Die folgenden zwei Fragen enthalten relevante Informationen dazu:
echo
wird manchmal verwendet, um potenziell schädliche Befehle in Antworten auf dieser Site zu "schützen". Zum Beispiel kann ich zeigen, wie Dateien mit entfernt oder an ein neues Ziel verschoben werdenoder
Dies würde Befehle auf dem Terminal ausgeben, anstatt Dateien tatsächlich zu entfernen oder umzubenennen. Der Benutzer kann dann die Befehle überprüfen, entscheiden, dass sie in Ordnung aussehen, sie entfernen
echo
und erneut ausführen.Ihr Befehl
echo run after_bundle
kann eine Anweisung an den Benutzer sein, oder es kann sich um einen "auskommentierten" Code handeln, der zu gefährlich ist, um ausgeführt zu werden, ohne die Konsequenzen zu kennen.Mit
echo
wie dieser, muss man wissen , was die modifizierte Befehl tut und man muss sicherstellen , dass der modifizierte Befehl tatsächlich ist sicher (es wäre möglicherweise nicht , wenn es Umleitungen enthalten ist , und es auf einer Pipeline mit nicht funktioniert, etc.)quelle
echo rm "first file.txt" "second file.txt"

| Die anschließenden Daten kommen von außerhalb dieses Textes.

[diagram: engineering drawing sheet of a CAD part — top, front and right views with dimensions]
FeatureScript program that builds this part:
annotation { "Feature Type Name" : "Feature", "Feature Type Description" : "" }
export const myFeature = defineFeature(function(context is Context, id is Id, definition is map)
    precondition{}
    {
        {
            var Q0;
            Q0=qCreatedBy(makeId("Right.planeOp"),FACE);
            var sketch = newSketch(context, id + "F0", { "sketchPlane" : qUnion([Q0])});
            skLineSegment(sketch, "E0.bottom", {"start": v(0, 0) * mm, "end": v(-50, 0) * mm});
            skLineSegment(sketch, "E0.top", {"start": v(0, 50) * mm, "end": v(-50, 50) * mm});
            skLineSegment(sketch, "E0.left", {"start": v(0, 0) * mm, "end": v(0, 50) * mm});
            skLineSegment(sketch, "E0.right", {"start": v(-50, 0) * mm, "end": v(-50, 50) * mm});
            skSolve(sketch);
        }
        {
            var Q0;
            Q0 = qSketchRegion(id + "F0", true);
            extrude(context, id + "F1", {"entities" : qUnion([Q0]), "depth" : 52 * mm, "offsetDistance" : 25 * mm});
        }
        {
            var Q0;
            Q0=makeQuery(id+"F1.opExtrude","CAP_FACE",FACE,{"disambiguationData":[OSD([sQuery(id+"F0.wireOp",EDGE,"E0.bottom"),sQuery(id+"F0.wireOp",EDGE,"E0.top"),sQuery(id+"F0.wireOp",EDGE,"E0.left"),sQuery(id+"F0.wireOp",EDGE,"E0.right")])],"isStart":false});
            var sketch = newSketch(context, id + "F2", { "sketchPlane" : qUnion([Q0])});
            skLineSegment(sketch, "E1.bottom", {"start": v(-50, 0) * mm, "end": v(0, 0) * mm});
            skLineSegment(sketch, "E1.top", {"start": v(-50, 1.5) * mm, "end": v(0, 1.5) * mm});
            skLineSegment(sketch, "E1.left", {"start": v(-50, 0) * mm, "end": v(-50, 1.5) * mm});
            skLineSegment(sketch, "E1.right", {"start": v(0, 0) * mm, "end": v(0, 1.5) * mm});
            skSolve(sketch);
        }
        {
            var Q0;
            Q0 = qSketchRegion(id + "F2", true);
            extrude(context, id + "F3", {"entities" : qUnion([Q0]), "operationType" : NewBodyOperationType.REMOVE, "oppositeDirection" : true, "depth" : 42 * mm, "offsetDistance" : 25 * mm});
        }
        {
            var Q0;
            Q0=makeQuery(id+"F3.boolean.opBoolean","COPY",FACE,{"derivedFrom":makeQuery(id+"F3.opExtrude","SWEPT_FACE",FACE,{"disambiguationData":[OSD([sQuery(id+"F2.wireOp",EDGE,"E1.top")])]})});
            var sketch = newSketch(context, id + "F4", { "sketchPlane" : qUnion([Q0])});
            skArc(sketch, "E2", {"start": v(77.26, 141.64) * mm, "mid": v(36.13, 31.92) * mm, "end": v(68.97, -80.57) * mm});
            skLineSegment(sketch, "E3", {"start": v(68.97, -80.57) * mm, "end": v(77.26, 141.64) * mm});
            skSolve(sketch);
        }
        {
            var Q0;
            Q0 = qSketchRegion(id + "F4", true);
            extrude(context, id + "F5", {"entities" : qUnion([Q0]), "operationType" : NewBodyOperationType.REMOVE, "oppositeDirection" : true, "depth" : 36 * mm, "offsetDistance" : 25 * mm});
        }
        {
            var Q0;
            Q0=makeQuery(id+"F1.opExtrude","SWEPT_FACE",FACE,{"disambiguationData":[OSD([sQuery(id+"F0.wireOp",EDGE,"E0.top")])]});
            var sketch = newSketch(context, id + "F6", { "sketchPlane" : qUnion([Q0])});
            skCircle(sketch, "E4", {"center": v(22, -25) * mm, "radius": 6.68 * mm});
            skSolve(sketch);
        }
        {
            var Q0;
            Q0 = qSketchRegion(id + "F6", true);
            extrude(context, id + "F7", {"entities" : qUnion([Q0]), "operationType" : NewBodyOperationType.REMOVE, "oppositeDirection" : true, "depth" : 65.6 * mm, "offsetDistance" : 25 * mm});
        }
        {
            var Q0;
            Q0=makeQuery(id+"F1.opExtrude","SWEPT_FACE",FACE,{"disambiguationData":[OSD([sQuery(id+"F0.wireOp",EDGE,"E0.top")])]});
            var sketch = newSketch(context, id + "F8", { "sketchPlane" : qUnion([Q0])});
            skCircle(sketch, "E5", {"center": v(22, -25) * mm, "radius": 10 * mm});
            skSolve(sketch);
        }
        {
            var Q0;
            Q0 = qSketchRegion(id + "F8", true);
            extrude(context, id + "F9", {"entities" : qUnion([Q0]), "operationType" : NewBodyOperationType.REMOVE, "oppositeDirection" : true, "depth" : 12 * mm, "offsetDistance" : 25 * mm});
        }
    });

in irgendeiner Weise anders istecho rm "first" "file.txt" "second" "file.txt"
, da die Ausgabe von beiden gleich ist. Wenn Sie einen Shell-Befehl als Ausgabe generieren möchten, müssen Sie einenprintf '%q ' rm "first file.txt" "second file.txt"; echo
oder einen entsprechenden Befehl verwenden , der syntaktische Anführungszeichen neu generiert, die als übergeben ausgewertet werdenargv
.sh
ist kein ungewöhnliches Muster. Die Leute fragen: "Warum funktioniert dasfoo
, wenn ich es in einer Befehlszeile ausführe, aber dieses Skript, das genau diese Zeichenfolge mitecho
vor der Zeile ausgibt, tut dies nicht." "" passiert die ganze Zeit hier. Das Debuggen der Ausgabe ist nicht hilfreich, wenn es Ihre Fehler verbirgt - und wenn Ihre Fehler mit dem Zitieren zusammenhängen,echo
werden sie nicht angezeigt.Nur eine zusätzliche Anmerkung zu @ Kusalanandas guter Antwort .
ist in Ordnung, da keines der Zeichen in diesen 3 Argumenten¹ an übergeben wurde
echo
Zeichen enthält, die für die Shell speziell sind.Und (der zusätzliche Punkt, den ich hier ansprechen möchte) es gibt kein Systemgebietsschema, in dem diese Bytes in Zeichen übersetzt werden könnten, die für die Shell speziell sind.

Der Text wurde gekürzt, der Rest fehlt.